Le municipal condamné évite la prison

Justice
L’édile chablaisien a été reconnu coupable de tentative d’escroquerie, faux dans les titres et abus de confiance dans une affaire d’ordre privé. Il écope d’une peine de 12 mois de prison, assortie du sursis pendant 4 ans.
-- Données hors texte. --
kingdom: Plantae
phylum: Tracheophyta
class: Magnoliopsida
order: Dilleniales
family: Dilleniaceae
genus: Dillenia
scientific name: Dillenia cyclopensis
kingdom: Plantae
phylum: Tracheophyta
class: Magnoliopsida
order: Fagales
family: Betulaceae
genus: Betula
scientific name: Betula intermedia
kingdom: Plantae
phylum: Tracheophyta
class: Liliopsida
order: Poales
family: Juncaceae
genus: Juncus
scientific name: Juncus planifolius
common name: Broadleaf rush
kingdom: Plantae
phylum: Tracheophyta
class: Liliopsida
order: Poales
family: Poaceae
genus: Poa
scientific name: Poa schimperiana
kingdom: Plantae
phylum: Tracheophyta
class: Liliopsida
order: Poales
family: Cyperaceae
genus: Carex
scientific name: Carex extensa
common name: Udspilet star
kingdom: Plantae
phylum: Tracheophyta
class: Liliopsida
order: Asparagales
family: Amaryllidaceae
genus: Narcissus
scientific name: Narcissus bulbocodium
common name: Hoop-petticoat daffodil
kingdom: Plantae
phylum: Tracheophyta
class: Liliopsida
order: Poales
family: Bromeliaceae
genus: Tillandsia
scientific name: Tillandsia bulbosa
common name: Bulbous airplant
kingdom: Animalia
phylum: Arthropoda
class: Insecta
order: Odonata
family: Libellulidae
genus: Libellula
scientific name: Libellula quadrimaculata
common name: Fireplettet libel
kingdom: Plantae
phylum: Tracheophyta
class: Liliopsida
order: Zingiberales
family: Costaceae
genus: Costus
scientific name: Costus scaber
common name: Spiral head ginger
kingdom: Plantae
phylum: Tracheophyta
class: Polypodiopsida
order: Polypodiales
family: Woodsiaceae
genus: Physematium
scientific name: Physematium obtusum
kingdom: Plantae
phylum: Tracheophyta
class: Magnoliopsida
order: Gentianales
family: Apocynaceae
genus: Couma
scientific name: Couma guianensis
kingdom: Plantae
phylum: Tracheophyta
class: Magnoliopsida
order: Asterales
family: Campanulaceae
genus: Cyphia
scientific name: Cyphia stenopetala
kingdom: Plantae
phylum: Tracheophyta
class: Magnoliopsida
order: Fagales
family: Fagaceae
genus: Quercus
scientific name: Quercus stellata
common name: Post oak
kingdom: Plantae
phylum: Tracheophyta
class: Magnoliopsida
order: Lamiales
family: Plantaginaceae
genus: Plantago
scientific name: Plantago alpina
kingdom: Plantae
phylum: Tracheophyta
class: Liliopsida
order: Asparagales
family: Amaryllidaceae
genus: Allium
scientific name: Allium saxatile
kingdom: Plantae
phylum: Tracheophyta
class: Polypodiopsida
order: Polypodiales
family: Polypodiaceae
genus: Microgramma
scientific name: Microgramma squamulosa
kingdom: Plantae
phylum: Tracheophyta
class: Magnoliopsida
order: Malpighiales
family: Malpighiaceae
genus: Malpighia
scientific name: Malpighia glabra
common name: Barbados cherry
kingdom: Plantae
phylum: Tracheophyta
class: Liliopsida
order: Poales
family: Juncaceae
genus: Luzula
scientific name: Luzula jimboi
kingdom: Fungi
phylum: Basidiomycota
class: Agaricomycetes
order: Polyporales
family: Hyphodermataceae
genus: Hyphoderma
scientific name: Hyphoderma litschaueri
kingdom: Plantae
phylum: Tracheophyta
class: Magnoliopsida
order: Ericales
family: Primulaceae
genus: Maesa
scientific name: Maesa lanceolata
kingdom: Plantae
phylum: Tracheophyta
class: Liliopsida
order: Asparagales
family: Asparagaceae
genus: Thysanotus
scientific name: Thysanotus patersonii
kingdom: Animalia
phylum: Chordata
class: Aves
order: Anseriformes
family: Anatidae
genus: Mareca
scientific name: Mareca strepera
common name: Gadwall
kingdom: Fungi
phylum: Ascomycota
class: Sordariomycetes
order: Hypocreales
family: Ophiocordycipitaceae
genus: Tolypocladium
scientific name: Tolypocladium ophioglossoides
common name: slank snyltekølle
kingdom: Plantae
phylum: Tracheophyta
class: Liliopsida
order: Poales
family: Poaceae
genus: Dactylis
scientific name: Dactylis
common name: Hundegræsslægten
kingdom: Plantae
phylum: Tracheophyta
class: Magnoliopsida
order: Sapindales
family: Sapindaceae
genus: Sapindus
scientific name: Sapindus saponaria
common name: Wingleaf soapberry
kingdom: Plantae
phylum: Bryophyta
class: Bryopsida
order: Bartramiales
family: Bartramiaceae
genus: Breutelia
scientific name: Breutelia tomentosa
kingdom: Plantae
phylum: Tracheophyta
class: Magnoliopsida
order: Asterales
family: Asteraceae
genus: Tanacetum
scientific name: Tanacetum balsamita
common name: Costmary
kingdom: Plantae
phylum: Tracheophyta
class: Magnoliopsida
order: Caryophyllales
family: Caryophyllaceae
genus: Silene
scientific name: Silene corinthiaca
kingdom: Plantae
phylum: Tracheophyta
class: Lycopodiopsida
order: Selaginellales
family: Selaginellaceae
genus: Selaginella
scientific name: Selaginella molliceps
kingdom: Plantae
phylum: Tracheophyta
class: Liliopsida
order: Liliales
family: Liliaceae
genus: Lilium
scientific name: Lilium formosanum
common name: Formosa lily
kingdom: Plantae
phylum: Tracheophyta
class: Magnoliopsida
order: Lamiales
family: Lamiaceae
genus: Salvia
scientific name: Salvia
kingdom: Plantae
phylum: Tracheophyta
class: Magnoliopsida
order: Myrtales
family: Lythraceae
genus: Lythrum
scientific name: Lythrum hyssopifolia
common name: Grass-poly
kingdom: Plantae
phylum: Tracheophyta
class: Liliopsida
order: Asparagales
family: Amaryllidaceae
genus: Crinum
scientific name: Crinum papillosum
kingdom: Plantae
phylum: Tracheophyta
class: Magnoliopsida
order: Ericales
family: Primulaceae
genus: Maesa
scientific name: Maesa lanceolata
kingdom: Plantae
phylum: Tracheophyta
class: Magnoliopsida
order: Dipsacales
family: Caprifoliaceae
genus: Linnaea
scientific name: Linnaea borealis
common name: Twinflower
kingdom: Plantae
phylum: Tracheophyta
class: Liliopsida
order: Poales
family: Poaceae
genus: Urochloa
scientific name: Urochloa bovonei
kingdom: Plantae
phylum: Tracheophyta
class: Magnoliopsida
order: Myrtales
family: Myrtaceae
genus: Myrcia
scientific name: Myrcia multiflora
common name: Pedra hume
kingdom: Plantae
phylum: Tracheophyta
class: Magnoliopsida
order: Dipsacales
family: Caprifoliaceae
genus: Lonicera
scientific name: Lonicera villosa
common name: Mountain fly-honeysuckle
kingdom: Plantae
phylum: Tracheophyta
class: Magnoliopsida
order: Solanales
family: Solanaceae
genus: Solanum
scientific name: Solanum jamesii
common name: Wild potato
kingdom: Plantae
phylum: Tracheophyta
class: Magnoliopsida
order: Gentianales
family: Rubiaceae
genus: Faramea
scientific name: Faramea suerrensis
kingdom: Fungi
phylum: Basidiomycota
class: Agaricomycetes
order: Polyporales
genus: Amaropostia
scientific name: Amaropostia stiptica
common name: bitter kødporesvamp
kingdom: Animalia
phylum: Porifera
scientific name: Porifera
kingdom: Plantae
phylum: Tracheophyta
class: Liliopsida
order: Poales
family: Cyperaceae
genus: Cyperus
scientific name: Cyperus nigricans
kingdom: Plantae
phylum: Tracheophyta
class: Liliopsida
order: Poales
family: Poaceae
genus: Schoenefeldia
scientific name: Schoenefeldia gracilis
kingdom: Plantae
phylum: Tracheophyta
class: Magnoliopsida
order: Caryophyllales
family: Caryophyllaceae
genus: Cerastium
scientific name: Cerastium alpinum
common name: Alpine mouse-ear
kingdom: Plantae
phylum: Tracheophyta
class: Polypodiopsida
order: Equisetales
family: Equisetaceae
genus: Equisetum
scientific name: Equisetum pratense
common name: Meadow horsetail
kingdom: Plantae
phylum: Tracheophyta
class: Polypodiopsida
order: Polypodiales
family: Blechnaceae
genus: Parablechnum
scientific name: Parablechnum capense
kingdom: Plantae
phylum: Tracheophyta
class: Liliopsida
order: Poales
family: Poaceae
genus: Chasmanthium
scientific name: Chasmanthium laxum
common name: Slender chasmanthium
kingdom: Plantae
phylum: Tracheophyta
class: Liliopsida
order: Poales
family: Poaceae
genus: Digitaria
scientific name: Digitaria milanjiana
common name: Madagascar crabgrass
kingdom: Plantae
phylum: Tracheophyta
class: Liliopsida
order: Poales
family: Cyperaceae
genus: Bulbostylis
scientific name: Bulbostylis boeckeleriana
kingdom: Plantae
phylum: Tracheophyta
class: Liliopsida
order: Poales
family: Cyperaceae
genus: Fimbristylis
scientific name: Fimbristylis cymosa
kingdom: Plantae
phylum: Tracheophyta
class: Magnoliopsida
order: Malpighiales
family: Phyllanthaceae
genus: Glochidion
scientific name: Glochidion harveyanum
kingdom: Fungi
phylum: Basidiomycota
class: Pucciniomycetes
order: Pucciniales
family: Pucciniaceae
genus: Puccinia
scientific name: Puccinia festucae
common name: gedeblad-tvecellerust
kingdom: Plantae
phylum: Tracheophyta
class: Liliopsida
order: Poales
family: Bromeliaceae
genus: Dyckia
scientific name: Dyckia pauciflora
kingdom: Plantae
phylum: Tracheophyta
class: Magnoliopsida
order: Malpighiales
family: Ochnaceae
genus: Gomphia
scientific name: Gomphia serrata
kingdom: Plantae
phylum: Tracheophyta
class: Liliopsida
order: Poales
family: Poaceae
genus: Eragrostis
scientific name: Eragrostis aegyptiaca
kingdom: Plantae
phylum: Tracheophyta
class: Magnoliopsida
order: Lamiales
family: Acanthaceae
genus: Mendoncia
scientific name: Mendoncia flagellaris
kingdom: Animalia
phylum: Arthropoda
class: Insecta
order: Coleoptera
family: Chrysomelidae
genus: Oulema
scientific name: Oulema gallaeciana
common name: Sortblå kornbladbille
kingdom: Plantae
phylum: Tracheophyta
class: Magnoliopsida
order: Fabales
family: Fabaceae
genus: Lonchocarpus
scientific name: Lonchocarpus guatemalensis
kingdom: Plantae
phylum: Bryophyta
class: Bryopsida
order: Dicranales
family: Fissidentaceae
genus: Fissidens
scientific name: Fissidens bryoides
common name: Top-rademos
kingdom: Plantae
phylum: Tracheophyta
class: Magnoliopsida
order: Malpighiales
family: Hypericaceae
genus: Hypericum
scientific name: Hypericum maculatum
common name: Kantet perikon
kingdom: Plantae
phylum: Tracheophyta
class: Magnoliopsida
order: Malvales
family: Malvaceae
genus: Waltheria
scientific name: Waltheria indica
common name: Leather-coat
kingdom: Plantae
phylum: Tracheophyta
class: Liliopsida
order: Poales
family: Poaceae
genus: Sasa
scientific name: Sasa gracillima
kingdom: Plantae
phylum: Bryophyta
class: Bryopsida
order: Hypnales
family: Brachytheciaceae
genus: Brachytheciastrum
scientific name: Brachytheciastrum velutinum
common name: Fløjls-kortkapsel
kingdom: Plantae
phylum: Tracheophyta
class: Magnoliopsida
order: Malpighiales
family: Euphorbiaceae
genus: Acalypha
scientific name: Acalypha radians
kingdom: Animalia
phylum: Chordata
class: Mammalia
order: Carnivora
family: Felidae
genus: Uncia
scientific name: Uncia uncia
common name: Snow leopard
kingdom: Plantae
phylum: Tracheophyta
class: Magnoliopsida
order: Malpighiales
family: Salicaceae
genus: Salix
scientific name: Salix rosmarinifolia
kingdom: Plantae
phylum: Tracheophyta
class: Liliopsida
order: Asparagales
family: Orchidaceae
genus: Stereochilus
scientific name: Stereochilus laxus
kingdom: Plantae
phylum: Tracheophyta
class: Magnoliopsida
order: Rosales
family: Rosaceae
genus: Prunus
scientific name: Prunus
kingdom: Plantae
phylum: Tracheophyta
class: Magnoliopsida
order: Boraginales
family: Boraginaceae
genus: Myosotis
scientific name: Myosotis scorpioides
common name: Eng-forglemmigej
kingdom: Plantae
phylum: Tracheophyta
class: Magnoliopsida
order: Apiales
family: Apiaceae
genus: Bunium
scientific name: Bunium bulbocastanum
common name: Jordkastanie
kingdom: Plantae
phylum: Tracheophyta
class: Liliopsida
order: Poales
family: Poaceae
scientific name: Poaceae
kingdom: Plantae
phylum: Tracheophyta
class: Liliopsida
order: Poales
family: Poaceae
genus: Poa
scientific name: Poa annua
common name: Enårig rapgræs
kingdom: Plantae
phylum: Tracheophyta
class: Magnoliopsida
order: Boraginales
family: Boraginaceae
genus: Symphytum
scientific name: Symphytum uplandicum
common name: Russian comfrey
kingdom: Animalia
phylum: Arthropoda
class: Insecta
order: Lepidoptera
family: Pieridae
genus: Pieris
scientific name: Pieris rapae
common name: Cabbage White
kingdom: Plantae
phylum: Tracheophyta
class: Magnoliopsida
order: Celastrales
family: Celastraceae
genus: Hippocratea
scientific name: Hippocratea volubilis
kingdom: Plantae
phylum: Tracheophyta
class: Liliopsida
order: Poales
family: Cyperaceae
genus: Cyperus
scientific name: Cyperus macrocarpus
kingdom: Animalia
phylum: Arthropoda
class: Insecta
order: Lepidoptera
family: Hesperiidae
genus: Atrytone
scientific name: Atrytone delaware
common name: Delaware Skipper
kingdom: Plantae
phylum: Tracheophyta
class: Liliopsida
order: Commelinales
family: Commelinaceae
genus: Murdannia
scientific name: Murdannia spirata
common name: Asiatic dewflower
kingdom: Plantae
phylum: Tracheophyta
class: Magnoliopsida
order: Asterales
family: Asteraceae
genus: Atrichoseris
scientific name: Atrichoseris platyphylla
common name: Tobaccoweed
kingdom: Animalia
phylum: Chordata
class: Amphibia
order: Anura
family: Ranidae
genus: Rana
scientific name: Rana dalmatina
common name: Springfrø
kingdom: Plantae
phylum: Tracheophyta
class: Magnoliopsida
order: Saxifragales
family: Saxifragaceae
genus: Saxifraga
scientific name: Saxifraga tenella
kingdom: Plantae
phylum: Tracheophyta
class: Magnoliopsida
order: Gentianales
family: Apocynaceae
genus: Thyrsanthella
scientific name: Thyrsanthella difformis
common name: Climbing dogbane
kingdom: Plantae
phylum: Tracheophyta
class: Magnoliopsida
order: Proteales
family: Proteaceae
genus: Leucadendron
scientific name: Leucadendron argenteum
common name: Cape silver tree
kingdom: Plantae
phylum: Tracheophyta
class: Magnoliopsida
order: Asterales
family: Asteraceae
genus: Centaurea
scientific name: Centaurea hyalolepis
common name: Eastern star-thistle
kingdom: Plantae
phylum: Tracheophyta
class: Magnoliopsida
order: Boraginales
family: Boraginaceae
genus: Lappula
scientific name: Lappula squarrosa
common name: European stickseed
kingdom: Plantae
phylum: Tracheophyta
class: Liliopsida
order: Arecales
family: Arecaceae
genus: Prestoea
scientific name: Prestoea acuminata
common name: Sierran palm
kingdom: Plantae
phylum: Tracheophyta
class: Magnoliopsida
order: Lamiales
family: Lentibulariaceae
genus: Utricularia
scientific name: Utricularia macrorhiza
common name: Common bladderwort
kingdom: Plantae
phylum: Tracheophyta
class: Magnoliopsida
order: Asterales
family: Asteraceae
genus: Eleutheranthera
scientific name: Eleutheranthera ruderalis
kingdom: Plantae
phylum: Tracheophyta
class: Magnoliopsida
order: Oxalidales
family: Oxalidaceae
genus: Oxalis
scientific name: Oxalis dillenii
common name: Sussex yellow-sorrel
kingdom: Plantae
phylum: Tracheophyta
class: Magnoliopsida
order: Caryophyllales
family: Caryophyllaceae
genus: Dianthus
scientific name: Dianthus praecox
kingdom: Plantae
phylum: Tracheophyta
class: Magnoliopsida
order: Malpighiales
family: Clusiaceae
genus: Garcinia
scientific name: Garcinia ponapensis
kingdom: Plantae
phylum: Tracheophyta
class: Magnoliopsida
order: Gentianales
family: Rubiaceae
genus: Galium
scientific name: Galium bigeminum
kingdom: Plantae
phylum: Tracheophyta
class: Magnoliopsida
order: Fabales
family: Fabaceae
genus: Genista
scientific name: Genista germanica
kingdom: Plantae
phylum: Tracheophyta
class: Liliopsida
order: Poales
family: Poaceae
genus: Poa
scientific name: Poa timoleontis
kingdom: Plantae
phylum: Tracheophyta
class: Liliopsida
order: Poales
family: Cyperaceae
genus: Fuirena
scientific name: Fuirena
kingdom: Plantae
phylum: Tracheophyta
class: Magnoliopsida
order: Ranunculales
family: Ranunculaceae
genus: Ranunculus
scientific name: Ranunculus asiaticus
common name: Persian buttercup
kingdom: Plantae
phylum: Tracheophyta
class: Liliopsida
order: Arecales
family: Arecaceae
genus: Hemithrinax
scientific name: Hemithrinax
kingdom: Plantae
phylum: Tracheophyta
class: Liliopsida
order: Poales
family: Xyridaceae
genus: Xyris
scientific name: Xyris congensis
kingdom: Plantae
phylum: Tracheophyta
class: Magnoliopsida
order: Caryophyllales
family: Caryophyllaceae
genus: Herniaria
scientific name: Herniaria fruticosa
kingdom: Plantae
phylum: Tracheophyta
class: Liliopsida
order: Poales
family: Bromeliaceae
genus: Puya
Six ans ont été nécessaires dans une affaire judiciaire à première vue banale entre un plaignant et un accusé. Ce dossier opposait dans une affaire du domaine privé deux copropriétaires d’un bien érigé au centre d’une commune chablaisienne. Le prévenu, par ailleurs municipal de ladite Commune, a été traîné en justice par son ancien ami. Cet entrepreneur de la région estimait avoir été grugé à la suite de loyers impayés du bâtiment qu’ils possèdent en commun.

L’accusé, réélu municipal en 2021, a été renvoyé ce 21 mai devant le Tribunal de Vevey, placé sous la présidence de Christine Moreno Davila, pour escroquerie, gestion déloyale qualifiée, abus de confiance et faux dans les titres.

Plus de 130’000 francs dissimulés

C’est en 2007 que le futur édile propose à l’artisan de s’associer pour acquérir en copropriété un immeuble d’habitations avec affectation mixte dans la commune où il réside et travaille. Le sollicité accepte cette proposition, par amitié envers une personne qu’il connaît depuis beau temps, et en qui il a confiance. Le futur accusé installe son bureau dans l’immeuble, pour un loyer de 400 francs par mois. Ce petit versement tient compte d’un accord oral entre les parties, selon lequel le prévenu gère seul et gratuitement la location des différents locaux. Chaque associé reçoit la moitié des bénéfices.

Mais la cap change trois ans plus tard. Le futur municipal, qui sera élu une première fois en 2016, fait établir un contrat de bail entre l’entreprise qui l’emploie et son copropriétaire. Le loyer est fixé à 1’550 francs par mois. L’acte est établi à l’insu de l’entrepreneur, qui figure comme seul bailleur; mais qui n’est pas informé.

Durant 10 ans, le futur prévenu «escamote volontairement le loyer de la comptabilité en ne le mentionnant pas dans les recettes de l’immeuble», retient le procureur. Il indique faussement le loyer mensuel de 400 francs, alors qu’il est de 1’550. Il dissimule ainsi 136’850 francs sur l’ensemble de la période. Plainte pénale a été déposée en juillet 2020.

Élu au Conseil communal

À l’issue d’un procès qui a duré une journée, la cour a été beaucoup moins sévère que la réquisition du procureur Eric Mermoud. Le magistrat proposait alors une peine de 18 mois de prison, dont 6 ferme. La cour a biffé la gestion déloyale et surtout l’escroquerie. Elle a néanmoins retenu la tentative d’escroquerie, le faux dans les titres et l’abus de confiance. La peine est de 12 mois de prison, assortie d’un sursis durant 4 ans. Le sexagénaire a été reconnu débiteur de son ex-associé immobilier de près de 150’000 francs, intérêts compris, en guise de réparation et dommage.

Retraité, il ne s’est pas porté candidat à un troisième mandat municipal, charge qu’il occupe encore quelques semaines. Il a néanmoins brigué les suffrages pour un siège au Conseil communal. Élu, il a été assermenté par l’autorité cantonale pour la législature 2026-2031.